Teeth whitening or bleaching treatments performed in the dental office are the only ones available. Chemical bleaching is the term used to describe this process. Because it has a higher concentration of bleaching chemicals than over-the-counter whitening solutions, the results are more obvious; however, the cost may be more as a result of the increased concentration.
The science and technology of chemical bleaching
Tooth stains, also known as chromogens, are dark-colored chemicals that are present in the mouth. In contrast to extrinsic stains, which are formed by chromogens that contain conjugated double bonds, intrinsic stains are caused by chromogens that contain metal atoms in their chemical structure.
Peroxides, such as hydrogen peroxide and carbamide peroxide, are among the most commonly used bleaching agents. It is produced when carbamide peroxide comes into contact with water, which is known as hydrogen peroxide formation.
Bleaching is simply an oxidation reaction in which bleach (hydrogen peroxide) oxidises the double bond in tooth stains (chromogen), causing the chromogen’s chemical structure to alter. Bleaching is used to remove stains from teeth. Consequently, it becomes a lighter-colored compound with a greater whitening impact as a result of this transformation.
If you have intrinsic stains caused by chromogens and metallic compounds, veneers or crowns can be used to whiten your teeth more effectively than chemical bleach.
Is there a drawback to using chemical bleaching methods?
If the bleaching substance comes into touch with your gums or tongue, it has the potential to cause soft tissue burns to your mouth. While antiseptic ointments can help to alleviate the symptoms of a burn of this nature, considerable caution must be exercised when working with bleaching agents. If bleaching agents are mistakenly swallowed, they may produce minor stomach upset, but fortunately, the little concentration is not known to have a substantial effect on us.
The most significant consequence is the way that bleach damages the tooth enamel. It has been demonstrated that aggressive bleaching increases the surface roughness of enamel and causes it to become demineralized. Teeth become porous as a result of this, resulting in increased sensitivity. After undergoing a bleaching procedure, it is vital to understand that one may suffer greater sensitivity to light. In fact, those who have previously had cavities filled and then bleached their teeth are more likely to be affected by this condition than other individuals.

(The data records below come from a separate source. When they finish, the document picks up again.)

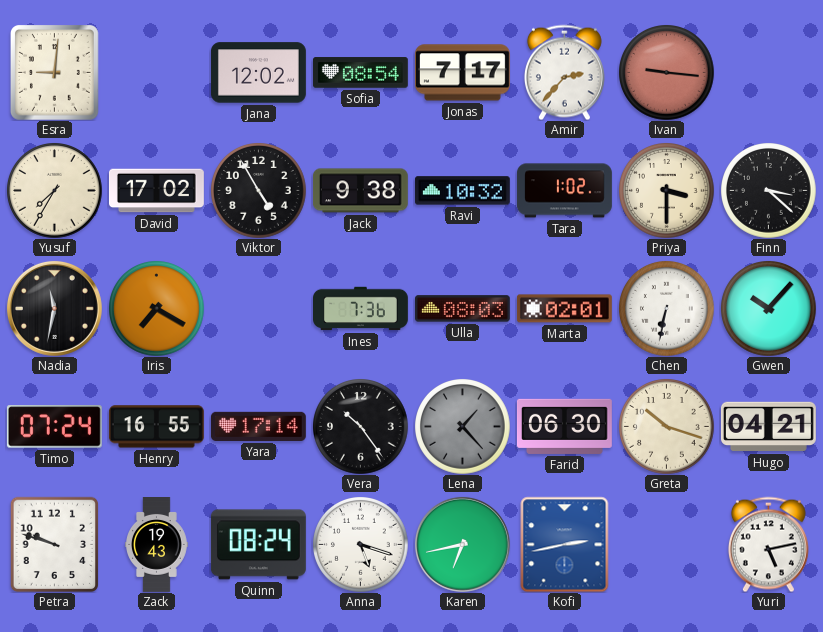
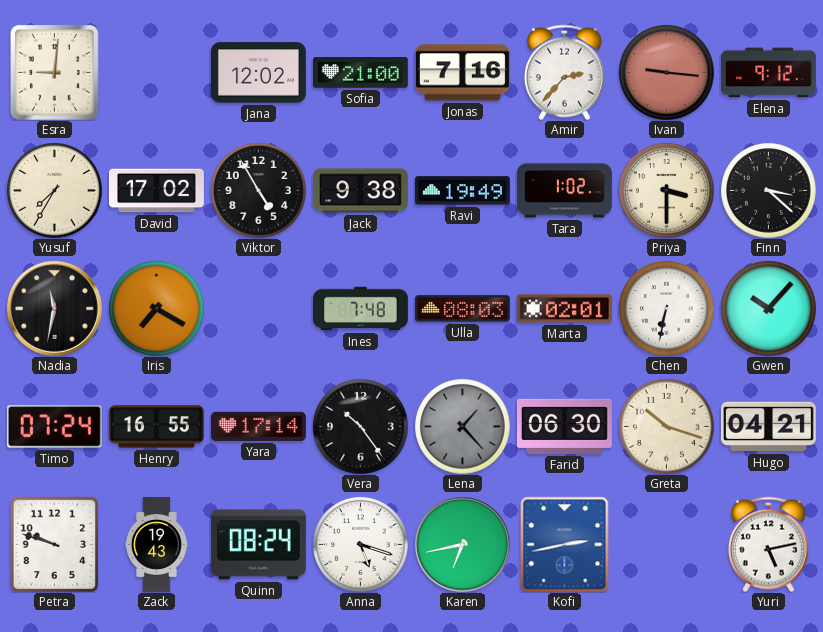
Sofia: 08:54 -> 21:00
Jonas: 7:17 -> 7:16
Elena: none -> 9:12
Ravi: 10:32 -> 19:49
Ines: 7:36 -> 7:48
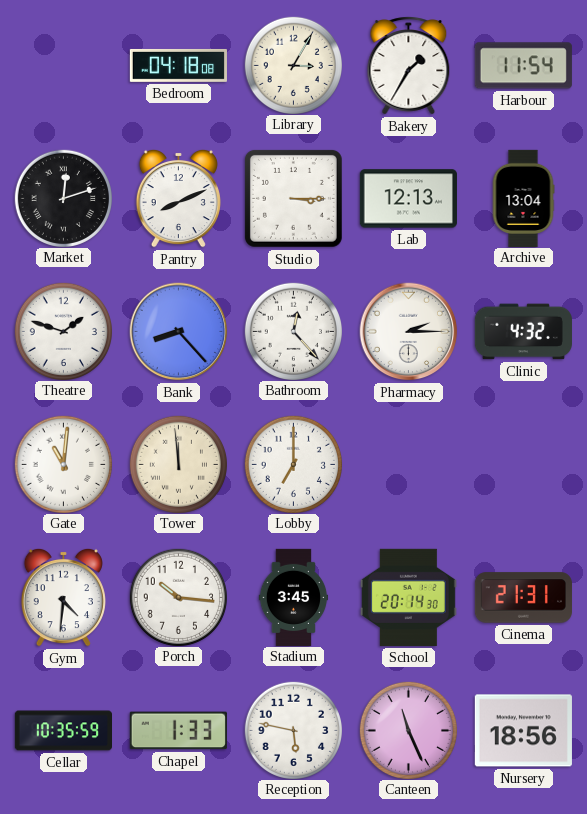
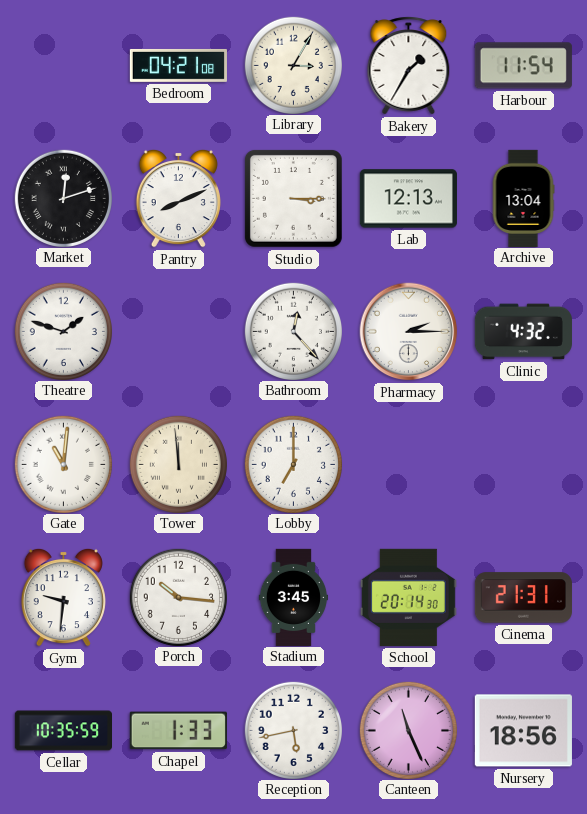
Bedroom: 04:18 -> 04:21
Bank: 8:23 -> none
Gym: 4:31 -> 9:31
Reception: 5:47 -> 5:43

Nobody wants yellow teeth Dentist in Lahore, and we all know that no one wants to have them, but that doesn’t mean you should rush out and get a bleaching procedure every month. After all, it is a chemical process, and while it is unlikely to have significant side effects, it is possible that it will have a few unfavourable impacts. To be on the safe side, it’s best to bleach your teeth at a dental clinic under the observation and control of an experienced dental practitioner, with a two-week interval between bleaching sessions. By following this fundamental guideline, you will reduce the hazards related with bleaching because you will be advised by an expert!